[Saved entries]
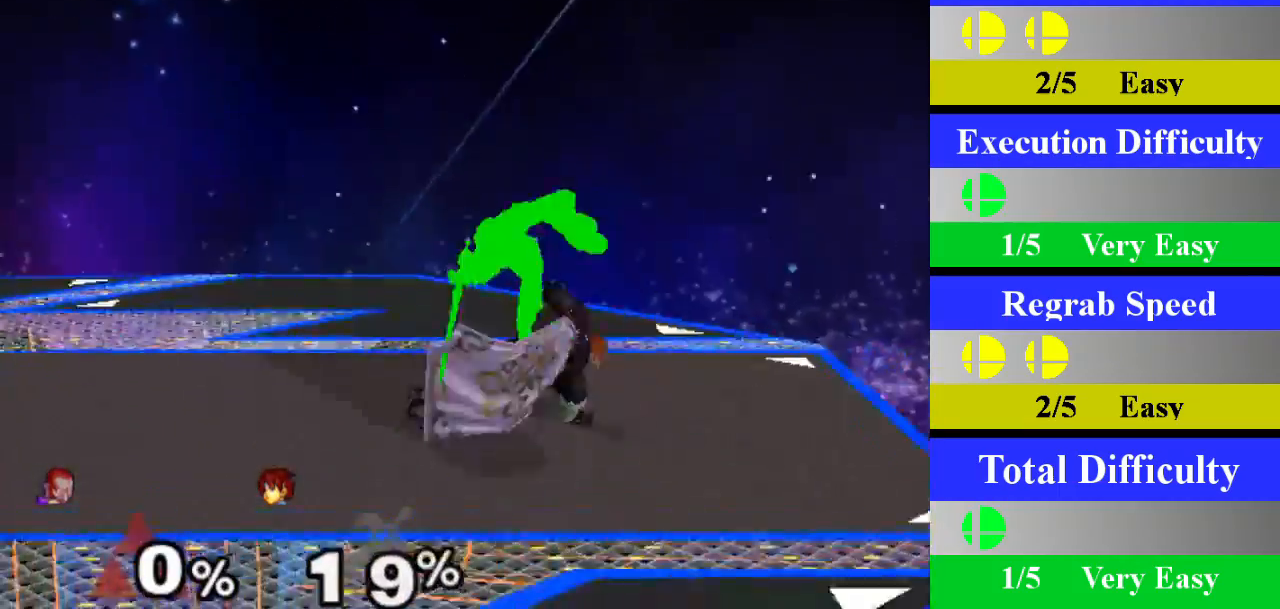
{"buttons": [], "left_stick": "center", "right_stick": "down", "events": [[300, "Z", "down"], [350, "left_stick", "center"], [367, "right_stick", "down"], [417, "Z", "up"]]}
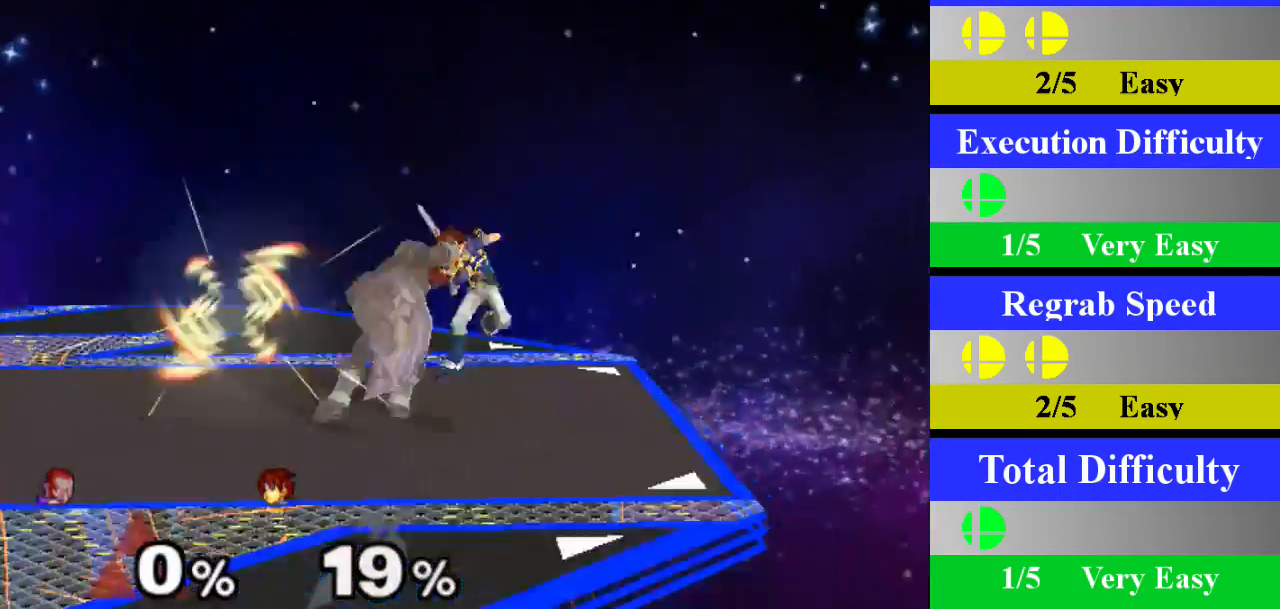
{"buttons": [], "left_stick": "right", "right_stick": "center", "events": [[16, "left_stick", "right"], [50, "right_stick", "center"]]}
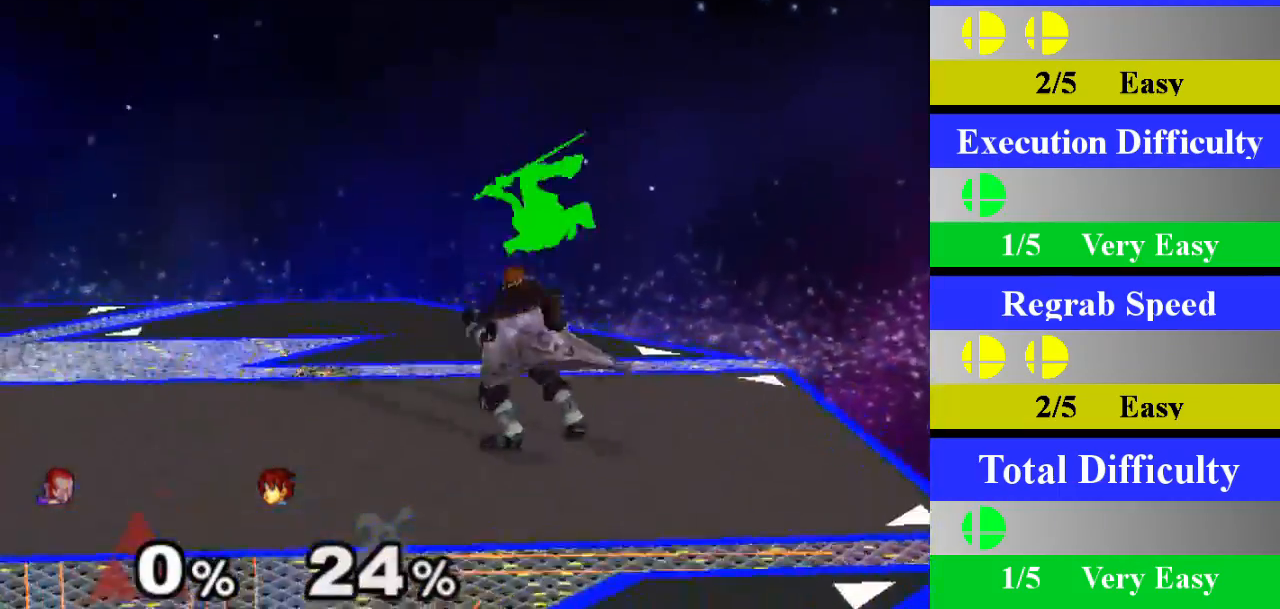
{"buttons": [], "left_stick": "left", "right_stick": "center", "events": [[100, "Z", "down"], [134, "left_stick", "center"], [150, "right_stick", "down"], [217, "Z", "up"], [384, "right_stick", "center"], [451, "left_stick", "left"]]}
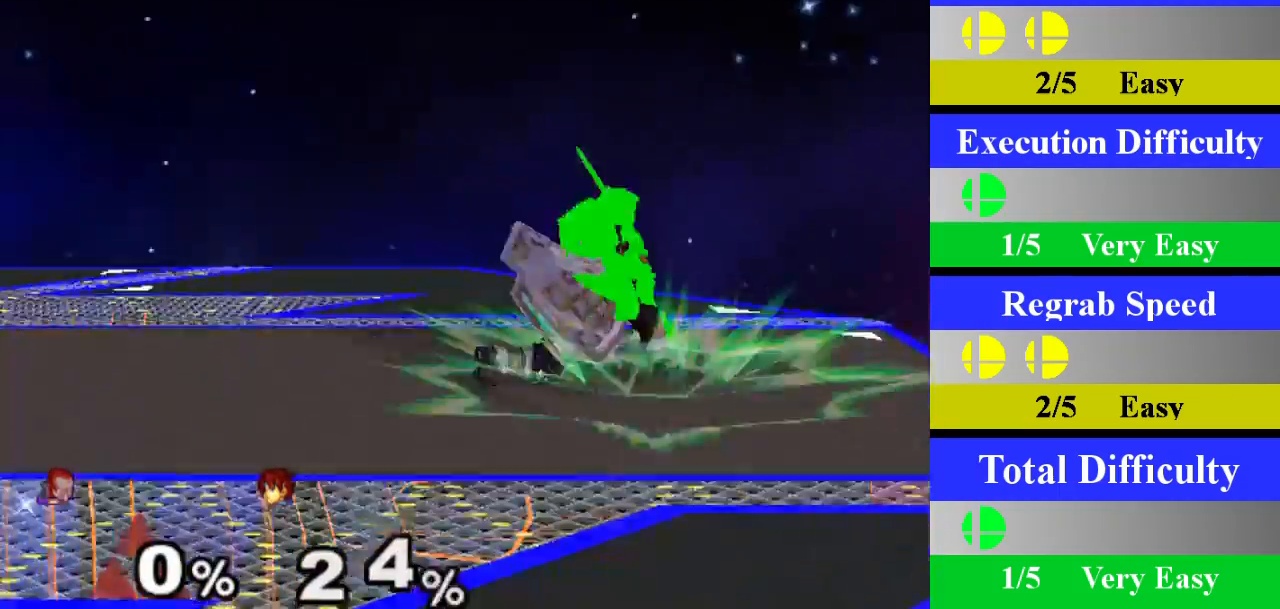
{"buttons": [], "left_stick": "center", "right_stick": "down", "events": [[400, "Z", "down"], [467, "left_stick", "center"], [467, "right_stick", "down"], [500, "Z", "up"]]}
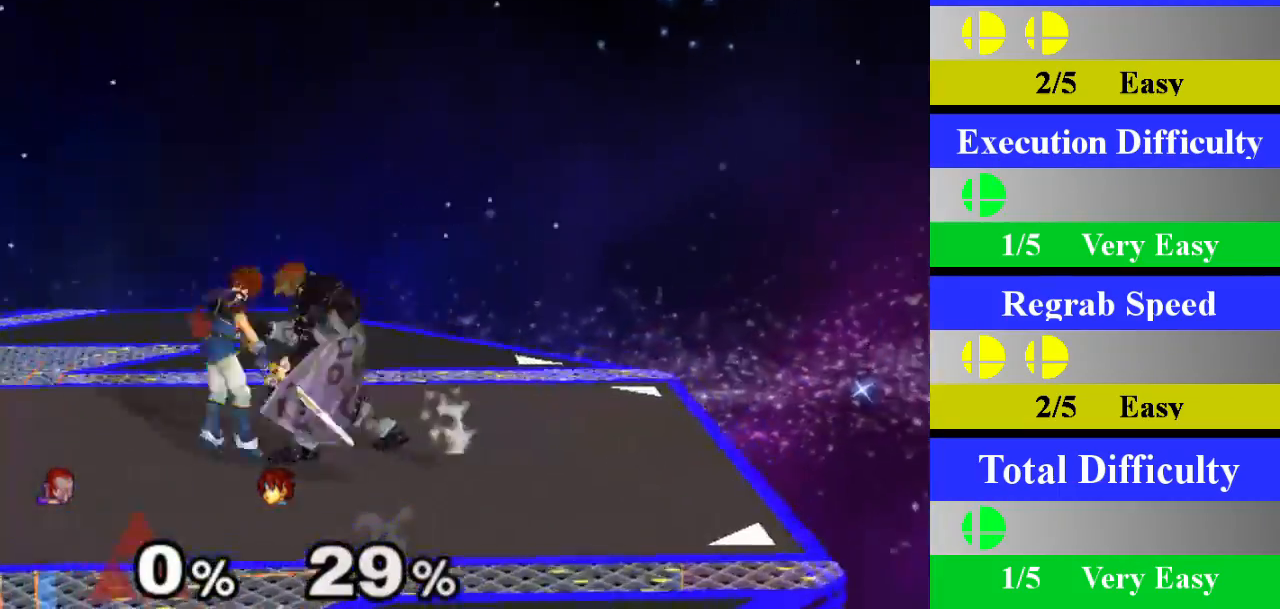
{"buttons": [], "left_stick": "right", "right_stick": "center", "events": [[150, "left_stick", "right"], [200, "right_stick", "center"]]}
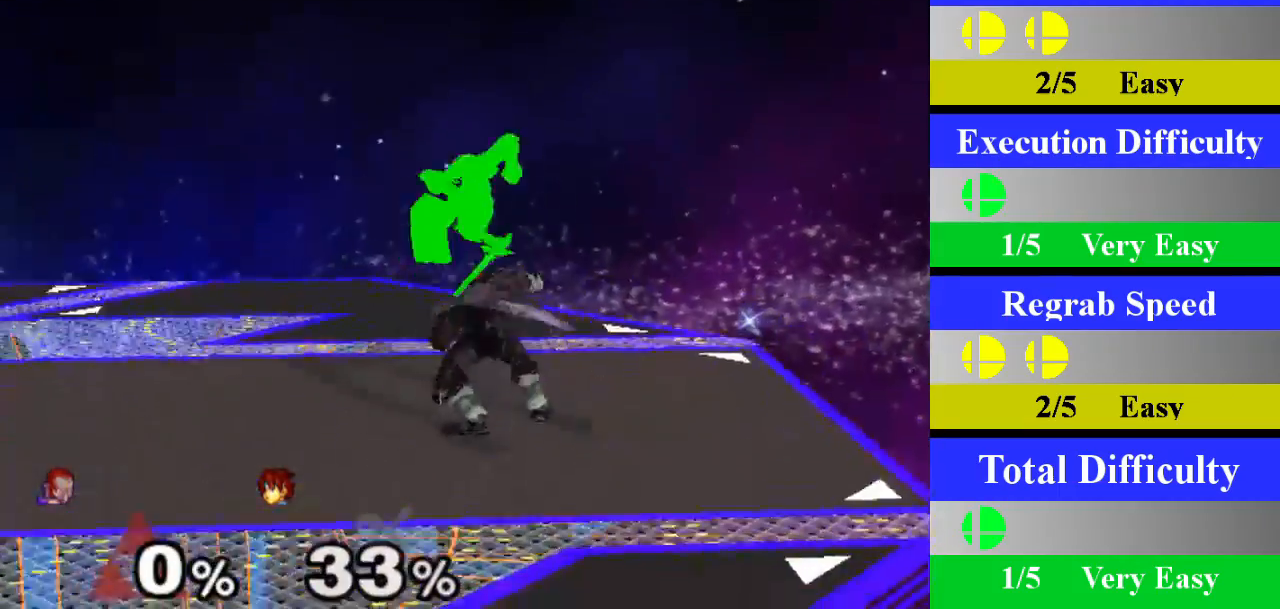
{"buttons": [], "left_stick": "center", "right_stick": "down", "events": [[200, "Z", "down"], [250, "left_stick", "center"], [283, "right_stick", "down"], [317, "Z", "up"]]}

• What to do
Give back each line above verbatim, dropping every picture.

• Final answer
{"buttons": [], "left_stick": "center", "right_stick": "down", "events": [[300, "Z", "down"], [350, "left_stick", "center"], [367, "right_stick", "down"], [417, "Z", "up"]]}
{"buttons": [], "left_stick": "right", "right_stick": "center", "events": [[16, "left_stick", "right"], [50, "right_stick", "center"]]}
{"buttons": [], "left_stick": "left", "right_stick": "center", "events": [[100, "Z", "down"], [134, "left_stick", "center"], [150, "right_stick", "down"], [217, "Z", "up"], [384, "right_stick", "center"], [451, "left_stick", "left"]]}
{"buttons": [], "left_stick": "center", "right_stick": "down", "events": [[400, "Z", "down"], [467, "left_stick", "center"], [467, "right_stick", "down"], [500, "Z", "up"]]}
{"buttons": [], "left_stick": "right", "right_stick": "center", "events": [[150, "left_stick", "right"], [200, "right_stick", "center"]]}
{"buttons": [], "left_stick": "center", "right_stick": "down", "events": [[200, "Z", "down"], [250, "left_stick", "center"], [283, "right_stick", "down"], [317, "Z", "up"]]}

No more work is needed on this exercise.